**To-do item**
Could you give back exactly the lines below from the one with "erosteko laguntzetarako." through the one with "Vous pouvez nous", without a single picture?

**Input**
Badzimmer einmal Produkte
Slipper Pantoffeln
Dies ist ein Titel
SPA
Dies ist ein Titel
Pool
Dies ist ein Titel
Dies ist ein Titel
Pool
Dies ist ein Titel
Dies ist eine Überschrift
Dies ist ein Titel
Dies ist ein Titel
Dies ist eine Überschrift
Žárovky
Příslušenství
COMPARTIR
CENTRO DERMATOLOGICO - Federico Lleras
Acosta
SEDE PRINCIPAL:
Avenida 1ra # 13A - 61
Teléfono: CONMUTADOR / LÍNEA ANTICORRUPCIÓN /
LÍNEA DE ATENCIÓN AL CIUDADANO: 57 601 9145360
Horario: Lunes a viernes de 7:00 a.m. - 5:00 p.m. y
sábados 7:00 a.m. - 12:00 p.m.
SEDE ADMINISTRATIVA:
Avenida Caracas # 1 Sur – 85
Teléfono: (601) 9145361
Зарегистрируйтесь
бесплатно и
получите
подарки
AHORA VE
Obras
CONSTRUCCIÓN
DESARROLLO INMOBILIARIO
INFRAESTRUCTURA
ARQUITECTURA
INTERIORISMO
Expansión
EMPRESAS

==

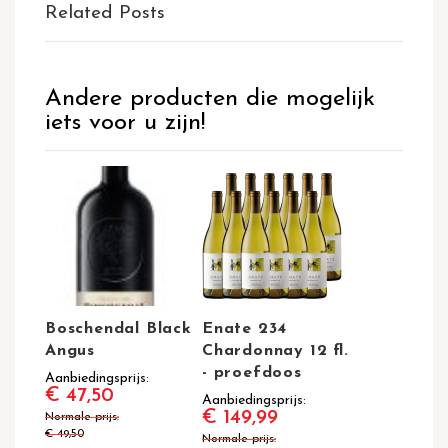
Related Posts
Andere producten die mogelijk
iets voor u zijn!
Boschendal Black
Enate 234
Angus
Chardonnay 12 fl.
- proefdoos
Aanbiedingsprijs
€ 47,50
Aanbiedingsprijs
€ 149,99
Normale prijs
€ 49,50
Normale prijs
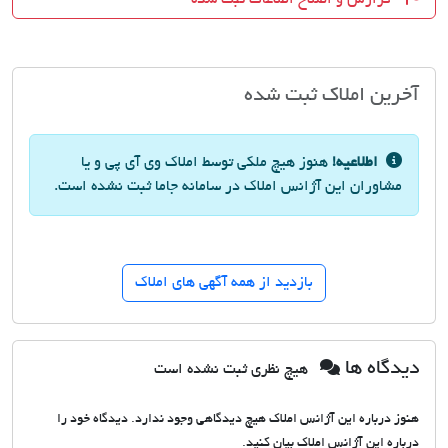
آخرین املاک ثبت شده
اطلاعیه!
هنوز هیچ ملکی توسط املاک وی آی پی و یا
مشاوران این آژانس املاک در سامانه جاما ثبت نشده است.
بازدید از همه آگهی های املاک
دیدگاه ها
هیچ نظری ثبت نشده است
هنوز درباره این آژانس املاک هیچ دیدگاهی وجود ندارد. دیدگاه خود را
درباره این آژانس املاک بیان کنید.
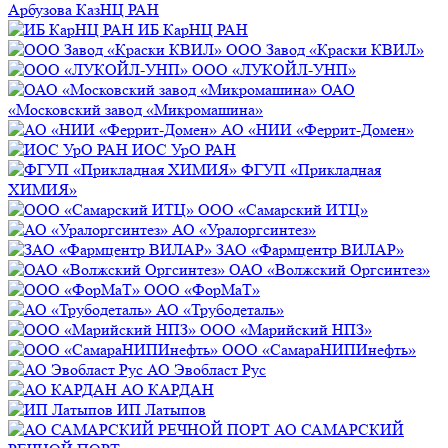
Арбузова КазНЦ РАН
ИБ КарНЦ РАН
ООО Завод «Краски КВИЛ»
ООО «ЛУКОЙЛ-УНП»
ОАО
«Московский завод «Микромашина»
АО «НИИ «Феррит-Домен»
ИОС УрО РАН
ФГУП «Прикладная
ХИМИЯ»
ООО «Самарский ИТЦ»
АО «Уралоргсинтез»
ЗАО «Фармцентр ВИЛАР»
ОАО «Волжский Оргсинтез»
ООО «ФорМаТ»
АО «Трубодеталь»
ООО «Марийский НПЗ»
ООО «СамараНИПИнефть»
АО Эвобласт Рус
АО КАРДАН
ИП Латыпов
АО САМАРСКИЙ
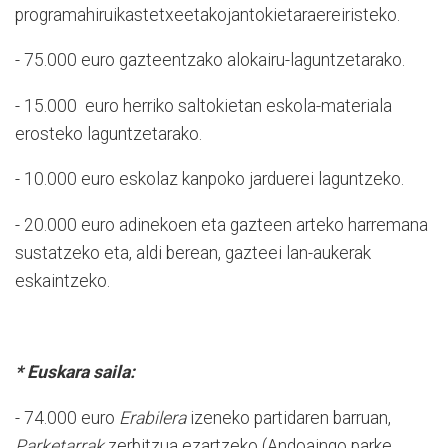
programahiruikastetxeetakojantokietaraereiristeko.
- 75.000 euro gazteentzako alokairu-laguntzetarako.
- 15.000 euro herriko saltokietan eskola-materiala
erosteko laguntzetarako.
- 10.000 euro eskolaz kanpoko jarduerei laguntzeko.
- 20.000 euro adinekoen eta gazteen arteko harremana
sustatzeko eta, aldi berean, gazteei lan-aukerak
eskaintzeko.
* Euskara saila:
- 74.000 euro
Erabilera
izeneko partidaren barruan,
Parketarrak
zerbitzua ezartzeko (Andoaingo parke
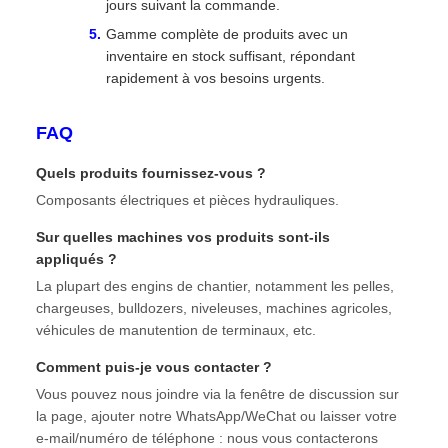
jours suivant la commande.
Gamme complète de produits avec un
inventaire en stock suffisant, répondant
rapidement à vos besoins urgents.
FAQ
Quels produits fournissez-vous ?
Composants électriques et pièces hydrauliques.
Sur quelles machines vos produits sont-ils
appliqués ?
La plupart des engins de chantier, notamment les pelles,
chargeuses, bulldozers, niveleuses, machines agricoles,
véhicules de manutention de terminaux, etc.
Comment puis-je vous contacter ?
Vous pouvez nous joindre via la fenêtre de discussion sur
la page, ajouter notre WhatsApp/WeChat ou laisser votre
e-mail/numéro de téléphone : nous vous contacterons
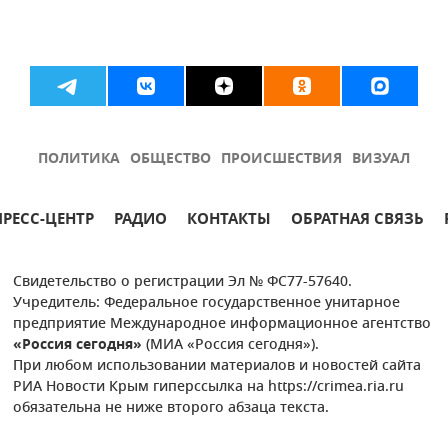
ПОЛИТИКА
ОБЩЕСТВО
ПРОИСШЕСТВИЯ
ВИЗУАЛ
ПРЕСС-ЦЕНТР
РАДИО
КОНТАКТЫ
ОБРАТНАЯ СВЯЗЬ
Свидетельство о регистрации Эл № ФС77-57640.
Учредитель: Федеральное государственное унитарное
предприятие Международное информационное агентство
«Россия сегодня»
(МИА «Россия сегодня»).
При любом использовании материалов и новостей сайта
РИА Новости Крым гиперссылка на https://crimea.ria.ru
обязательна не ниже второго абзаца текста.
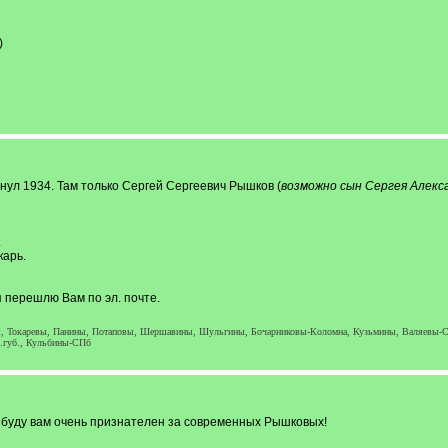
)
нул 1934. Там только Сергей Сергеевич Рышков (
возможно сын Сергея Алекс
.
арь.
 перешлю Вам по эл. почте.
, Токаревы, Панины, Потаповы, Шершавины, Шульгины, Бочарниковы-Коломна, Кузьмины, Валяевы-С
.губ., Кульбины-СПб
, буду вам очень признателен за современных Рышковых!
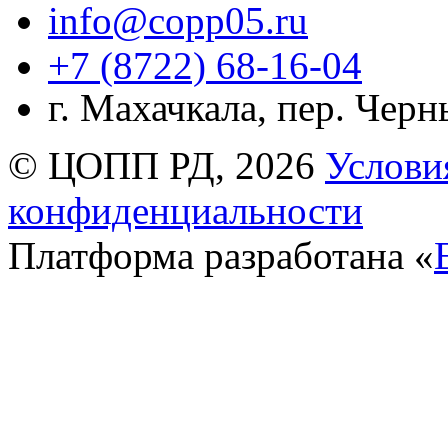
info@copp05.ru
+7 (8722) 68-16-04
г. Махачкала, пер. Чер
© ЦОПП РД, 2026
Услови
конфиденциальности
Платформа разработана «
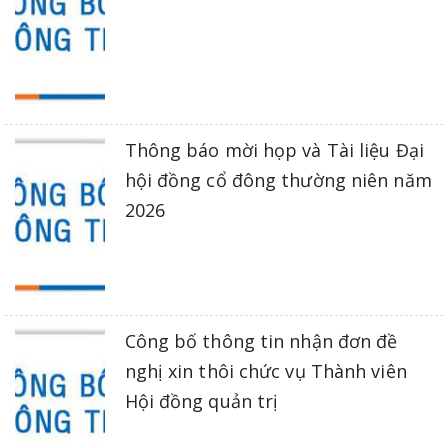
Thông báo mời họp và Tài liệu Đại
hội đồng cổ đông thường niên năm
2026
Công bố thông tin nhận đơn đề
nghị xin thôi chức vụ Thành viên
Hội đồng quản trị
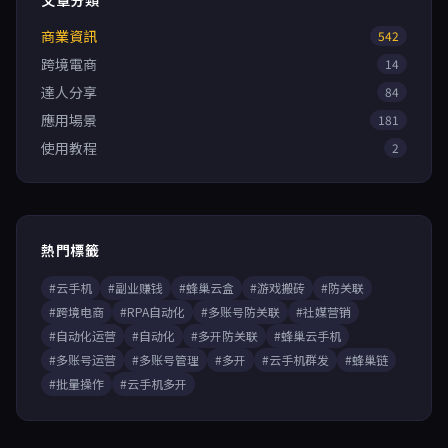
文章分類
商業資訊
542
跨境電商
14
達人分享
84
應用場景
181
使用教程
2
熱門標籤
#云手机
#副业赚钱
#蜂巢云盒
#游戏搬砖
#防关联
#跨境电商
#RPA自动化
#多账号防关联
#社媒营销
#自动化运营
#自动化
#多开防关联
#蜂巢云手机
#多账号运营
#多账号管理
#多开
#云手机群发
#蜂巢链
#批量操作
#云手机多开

**The completed task**
erosteko laguntzetarako.
- 10.000 euro eskolaz kanpoko jarduerei laguntzeko.
- 20.000 euro adinekoen eta gazteen arteko harremana
sustatzeko eta, aldi berean, gazteei lan-aukerak
eskaintzeko.
* Euskara saila:
- 74.000 euro
Erabilera
izeneko partidaren barruan,
Parketarrak
zerbitzua ezartzeko (Andoaingo parke
jours suivant la commande.
Gamme complète de produits avec un
inventaire en stock suffisant, répondant
rapidement à vos besoins urgents.
FAQ
Quels produits fournissez-vous ?
Composants électriques et pièces hydrauliques.
Sur quelles machines vos produits sont-ils
appliqués ?
La plupart des engins de chantier, notamment les pelles,
chargeuses, bulldozers, niveleuses, machines agricoles,
véhicules de manutention de terminaux, etc.
Comment puis-je vous contacter ?
Vous pouvez nous joindre via la fenêtre de discussion sur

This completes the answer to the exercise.